Question

Find all solutions of \(y^{\prime}+y \cot x=2 \cos x\) on the interval \((0, \pi)\). Prove that exactly one of these is also a solution on \((-\infty, \infty)\)

Short answer

The general solution to the ODE is given by \(y(x) = \frac{\sin^2(x) + C_1}{\sin(x)}\). There is exactly one solution that is valid on the entire real line, as the solution is undefined at the multiples of \(\pi\) except for \(x = \frac{\pi}{2}\).

Step-by-step solution

Identify the Integrating Factor

The integrating factor (I.F.) is given by the formula: \(I.F. = e^{\int P(x) dx}\). In our case, \(P(x) = \cot(x)\). So, we have: \(I.F. = e^{\int \cot(x) dx}\). Now, we'll find the integrating factor by computing the integral.

Compute the Integral

Integrate \(\cot(x)\) with respect to x: \(e^{\int \cot(x) dx} = e^{\int \frac{\cos(x)}{\sin(x)} dx} = e^{\ln(\sin(x))}\). Now, we can simplify the expression: \(I.F. = e^{\ln(\sin(x))} = \sin(x)\).

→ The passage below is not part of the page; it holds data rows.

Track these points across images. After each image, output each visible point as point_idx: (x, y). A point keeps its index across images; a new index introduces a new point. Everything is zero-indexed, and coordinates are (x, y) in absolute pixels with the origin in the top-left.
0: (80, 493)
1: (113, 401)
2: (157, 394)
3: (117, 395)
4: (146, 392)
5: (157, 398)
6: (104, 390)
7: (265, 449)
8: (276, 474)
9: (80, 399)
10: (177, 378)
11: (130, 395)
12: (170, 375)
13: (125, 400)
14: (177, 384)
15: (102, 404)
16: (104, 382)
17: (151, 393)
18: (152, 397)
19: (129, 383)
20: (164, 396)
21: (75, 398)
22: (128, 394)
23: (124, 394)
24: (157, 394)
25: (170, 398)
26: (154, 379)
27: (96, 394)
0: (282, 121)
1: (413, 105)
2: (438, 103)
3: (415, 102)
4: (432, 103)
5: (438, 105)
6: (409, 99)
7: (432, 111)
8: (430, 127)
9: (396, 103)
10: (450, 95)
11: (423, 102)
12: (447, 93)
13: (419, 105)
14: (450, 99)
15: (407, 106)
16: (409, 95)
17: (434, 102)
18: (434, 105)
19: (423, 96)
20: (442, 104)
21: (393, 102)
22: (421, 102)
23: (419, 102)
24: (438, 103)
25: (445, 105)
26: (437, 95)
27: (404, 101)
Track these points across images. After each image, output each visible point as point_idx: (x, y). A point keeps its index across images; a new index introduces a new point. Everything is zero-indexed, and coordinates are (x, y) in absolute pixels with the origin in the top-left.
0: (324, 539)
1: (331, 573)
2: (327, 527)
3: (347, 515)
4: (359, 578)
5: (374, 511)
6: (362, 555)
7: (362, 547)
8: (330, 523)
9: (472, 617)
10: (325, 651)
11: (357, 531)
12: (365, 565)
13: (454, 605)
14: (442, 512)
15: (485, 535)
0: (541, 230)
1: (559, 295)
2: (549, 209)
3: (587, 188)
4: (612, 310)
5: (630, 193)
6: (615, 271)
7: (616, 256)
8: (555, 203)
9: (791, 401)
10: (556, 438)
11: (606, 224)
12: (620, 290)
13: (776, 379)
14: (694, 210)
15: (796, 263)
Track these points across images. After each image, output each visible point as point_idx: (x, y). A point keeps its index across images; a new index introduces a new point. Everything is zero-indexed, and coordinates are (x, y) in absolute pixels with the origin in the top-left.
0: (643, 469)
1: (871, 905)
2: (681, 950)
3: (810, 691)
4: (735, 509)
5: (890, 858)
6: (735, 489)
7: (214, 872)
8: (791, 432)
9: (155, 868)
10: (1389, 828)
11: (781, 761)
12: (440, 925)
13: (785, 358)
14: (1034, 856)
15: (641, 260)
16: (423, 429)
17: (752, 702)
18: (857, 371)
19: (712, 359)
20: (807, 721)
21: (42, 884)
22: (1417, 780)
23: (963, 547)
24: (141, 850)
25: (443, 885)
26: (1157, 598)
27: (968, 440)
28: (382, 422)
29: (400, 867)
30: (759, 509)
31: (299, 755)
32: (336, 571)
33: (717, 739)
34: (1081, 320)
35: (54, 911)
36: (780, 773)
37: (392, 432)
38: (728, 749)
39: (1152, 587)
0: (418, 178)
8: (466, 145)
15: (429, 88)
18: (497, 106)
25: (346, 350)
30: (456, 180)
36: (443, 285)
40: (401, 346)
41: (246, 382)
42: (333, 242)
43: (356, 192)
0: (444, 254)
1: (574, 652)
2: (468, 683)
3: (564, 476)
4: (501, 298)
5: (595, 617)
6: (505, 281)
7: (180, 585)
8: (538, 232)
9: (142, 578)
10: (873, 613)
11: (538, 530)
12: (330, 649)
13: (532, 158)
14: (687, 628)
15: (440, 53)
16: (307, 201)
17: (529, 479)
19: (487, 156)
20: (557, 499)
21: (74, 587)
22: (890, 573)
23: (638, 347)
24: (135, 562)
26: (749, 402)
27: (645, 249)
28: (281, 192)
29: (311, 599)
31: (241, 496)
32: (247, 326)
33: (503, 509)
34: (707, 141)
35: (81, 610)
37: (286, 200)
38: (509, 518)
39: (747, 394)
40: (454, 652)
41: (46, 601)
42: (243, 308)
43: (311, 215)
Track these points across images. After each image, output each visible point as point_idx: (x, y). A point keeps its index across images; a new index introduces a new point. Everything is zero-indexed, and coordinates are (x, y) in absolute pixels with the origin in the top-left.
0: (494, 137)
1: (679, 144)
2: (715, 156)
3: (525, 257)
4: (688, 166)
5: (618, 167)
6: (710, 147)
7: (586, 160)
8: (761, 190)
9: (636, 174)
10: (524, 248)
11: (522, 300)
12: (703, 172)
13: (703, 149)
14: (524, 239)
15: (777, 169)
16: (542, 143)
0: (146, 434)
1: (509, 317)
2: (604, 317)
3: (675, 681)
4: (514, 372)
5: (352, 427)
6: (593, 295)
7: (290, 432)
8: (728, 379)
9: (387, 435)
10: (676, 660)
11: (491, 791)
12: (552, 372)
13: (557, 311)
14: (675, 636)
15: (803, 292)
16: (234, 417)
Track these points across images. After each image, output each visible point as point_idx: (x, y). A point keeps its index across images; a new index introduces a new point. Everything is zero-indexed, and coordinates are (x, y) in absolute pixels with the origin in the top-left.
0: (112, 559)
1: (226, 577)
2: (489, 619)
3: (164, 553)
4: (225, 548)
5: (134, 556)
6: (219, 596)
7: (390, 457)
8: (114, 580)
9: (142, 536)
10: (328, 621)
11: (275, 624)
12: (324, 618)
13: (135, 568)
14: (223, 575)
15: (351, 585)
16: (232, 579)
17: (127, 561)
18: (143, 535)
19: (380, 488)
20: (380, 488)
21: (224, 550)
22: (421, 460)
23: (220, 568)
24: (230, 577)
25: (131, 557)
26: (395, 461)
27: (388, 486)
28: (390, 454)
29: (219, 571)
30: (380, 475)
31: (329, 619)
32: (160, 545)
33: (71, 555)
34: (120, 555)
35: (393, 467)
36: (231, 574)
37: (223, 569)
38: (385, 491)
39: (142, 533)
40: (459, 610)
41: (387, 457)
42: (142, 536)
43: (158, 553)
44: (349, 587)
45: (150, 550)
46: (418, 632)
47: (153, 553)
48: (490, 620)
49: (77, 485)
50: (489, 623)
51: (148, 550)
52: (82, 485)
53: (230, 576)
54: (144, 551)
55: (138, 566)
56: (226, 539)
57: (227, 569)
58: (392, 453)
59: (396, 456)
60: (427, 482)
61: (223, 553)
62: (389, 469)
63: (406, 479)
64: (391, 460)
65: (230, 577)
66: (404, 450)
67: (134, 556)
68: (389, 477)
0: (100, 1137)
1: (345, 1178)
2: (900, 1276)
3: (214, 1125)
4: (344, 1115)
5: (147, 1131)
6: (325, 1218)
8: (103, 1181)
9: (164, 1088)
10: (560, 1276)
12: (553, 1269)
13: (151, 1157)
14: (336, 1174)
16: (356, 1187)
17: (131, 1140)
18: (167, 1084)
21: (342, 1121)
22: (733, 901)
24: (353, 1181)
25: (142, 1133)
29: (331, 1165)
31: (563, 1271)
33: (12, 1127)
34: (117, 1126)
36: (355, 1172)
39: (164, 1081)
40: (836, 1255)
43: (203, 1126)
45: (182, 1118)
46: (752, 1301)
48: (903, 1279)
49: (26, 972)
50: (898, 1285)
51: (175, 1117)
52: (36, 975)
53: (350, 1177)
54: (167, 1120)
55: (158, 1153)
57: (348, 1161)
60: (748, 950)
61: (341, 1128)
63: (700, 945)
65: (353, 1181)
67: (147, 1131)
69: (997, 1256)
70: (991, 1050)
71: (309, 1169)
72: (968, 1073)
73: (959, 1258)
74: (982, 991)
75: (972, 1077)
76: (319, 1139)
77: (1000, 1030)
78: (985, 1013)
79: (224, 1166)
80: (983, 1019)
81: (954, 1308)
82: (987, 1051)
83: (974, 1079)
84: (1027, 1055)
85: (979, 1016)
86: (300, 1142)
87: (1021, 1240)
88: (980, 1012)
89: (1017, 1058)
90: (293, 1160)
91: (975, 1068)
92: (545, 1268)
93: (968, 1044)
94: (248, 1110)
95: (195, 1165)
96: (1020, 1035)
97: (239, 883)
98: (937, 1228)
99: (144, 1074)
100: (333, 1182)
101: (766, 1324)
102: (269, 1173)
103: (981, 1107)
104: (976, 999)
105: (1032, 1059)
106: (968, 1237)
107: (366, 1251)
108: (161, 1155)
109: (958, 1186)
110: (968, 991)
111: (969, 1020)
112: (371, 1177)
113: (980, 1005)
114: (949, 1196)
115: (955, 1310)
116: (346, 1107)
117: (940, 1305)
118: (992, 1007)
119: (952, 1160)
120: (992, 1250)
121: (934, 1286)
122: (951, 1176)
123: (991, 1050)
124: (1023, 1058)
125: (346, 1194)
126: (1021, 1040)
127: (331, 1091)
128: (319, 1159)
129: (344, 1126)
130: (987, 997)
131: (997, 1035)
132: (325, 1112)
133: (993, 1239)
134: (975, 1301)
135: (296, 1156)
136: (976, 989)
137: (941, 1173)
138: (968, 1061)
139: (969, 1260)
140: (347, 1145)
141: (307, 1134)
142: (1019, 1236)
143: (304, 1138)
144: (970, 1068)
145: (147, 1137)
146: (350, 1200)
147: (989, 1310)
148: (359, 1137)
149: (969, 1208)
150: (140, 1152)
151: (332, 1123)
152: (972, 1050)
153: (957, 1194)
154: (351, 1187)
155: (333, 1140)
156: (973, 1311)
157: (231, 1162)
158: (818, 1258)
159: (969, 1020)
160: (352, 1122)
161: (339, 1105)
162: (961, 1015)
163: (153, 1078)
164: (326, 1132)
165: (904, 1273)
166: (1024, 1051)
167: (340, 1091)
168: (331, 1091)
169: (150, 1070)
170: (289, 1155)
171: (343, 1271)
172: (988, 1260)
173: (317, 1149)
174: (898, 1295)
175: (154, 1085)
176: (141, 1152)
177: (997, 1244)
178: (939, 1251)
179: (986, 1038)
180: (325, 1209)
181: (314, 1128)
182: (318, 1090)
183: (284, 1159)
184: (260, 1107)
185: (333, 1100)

Multiply the Integrating Factor

Now, we'll multiply the integrating factor to both sides of the ODE: \(y^{\prime}\sin(x) + y\cot(x)\sin(x) = 2\cos(x)\sin(x)\). This simplifies to: \(y^{\prime}\sin(x) + y\cos(x) = 2\cos(x)\sin(x)\).

Integrate Both Sides

Integrate both sides with respect to x: \(\int\left(y^{\prime}\sin(x) + y\cos(x)\right) dx = \int 2\cos(x)\sin(x) dx\). Observe that the left side is an exact derivative. We can rewrite it as \(\int(d(y\sin(x))) = \int 2\cos(x)\sin(x) dx\). So, we have: \(y\sin(x) = \int 2\cos(x)\sin(x) dx + C\).

Solve for y(x)

Now, we need to solve for y(x). First, we'll compute the integral: \(\int 2\cos(x)\sin(x) dx = \sin^2(x) + C_1\). Next, rewrite the equation for y(x): \(y(x) = \frac{\sin^2(x) + C_1}{\sin(x)}\).

Check for Solution Validity

Let's analyze the solution for the whole real line: If \(\sin(x) = 0\), the solution is undefined. Since we're interested in solutions on \((-\infty, \infty)\), we should check for values at the multiples of \(\pi\). For those values, the left side of the ODE is zero (because \(\sin(x) = 0\)), and the right side is \(\cos(x)\). For the right side to be zero as well, \(\cos(x)\) needs to be 0 for that particular \(x\), otherwise, the solution won't be valid for the whole real line. Only one such value of \(x\) exists at \(x = \frac{\pi}{2}\). Thus, the general solution to the ODE is: \(y(x) = \frac{\sin^2(x) + C_1}{\sin(x)}\), with exactly one solution being also valid on \((-\infty, \infty)\).